## EXERCISE TEXT
▽
Additionally, we'll use this Dockerized version of Python with pandas preinstalled:

FROM python:3.12-slim
RUN pip install --no-cache-dir pandas

and build it by docker build python-with-pandas:latest .

Dataset

As already mentioned, the dataset we're going to playing with concerns the road traffic in the Attica region. Here's the fields of the dataset:

Description	Field	Type
Tracking Device Code	deviceid	text
Counted Cars	countedcars	numeric
Time and Date	appprocesstime	datetime
Road Name	road_name	text
Road Info	road_info	text
Average Car Speed	average_speed	numeric

We can download the data by accessing this link:

https://data.gov.gr/api/v1/query/road_traffic_attica?date_from=<data_start>&date_to=<data_end>

where <data_start> and <data_end> are dates in YYYY-MM-DD format. The maximum allowed difference between <data_start> and <data_end> is 1 day. Additionally, the start date of the dataset is 2020-11-05.

Inputs

Let's begin writing our Kestra Flow. The idea is to input a date and have the ETL load the corresponding data to the database. Hence, we'll define our inputs to be of type DATA and considering that the start date of the dataset is 2020-11-05, we will add the property after: "2021-11-05":

id: my_first_etl
namespace: company.team

inputs:
  - id: date
    type: DATE
    after: "2021-11-05"
△
## WORK INSTRUCTION
Revise the Kestra tutorial text, everything from "Additionally, we'll use" down to "build python-with-pandas:latest .", with "pandas" changed to "polars". The rows that come next are separate material, unrelated to the Kestra tutorial text.

## EXTRACTED INFORMATION
▽
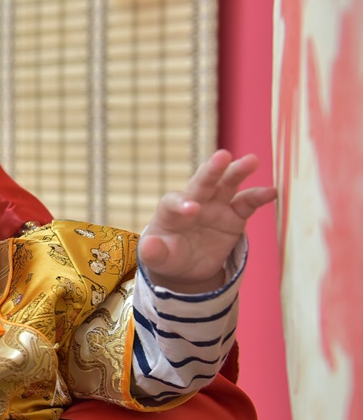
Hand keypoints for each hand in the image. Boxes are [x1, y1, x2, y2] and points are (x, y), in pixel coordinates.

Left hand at [139, 150, 276, 293]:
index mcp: (170, 211)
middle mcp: (194, 202)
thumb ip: (153, 252)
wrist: (186, 264)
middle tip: (222, 156)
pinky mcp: (233, 216)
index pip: (174, 202)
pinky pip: (247, 203)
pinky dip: (258, 197)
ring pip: (226, 185)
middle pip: (202, 183)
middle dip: (212, 170)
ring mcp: (215, 207)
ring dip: (238, 172)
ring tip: (251, 160)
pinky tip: (271, 192)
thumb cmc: (167, 255)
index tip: (191, 210)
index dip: (181, 204)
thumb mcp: (158, 258)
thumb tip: (148, 247)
△
## TASK ANSWER
Additionally, we'll use this Dockerized version of Python with polars preinstalled:

FROM python:3.12-slim
RUN pip install --no-cache-dir polars

and build it by docker build python-with-polars:latest .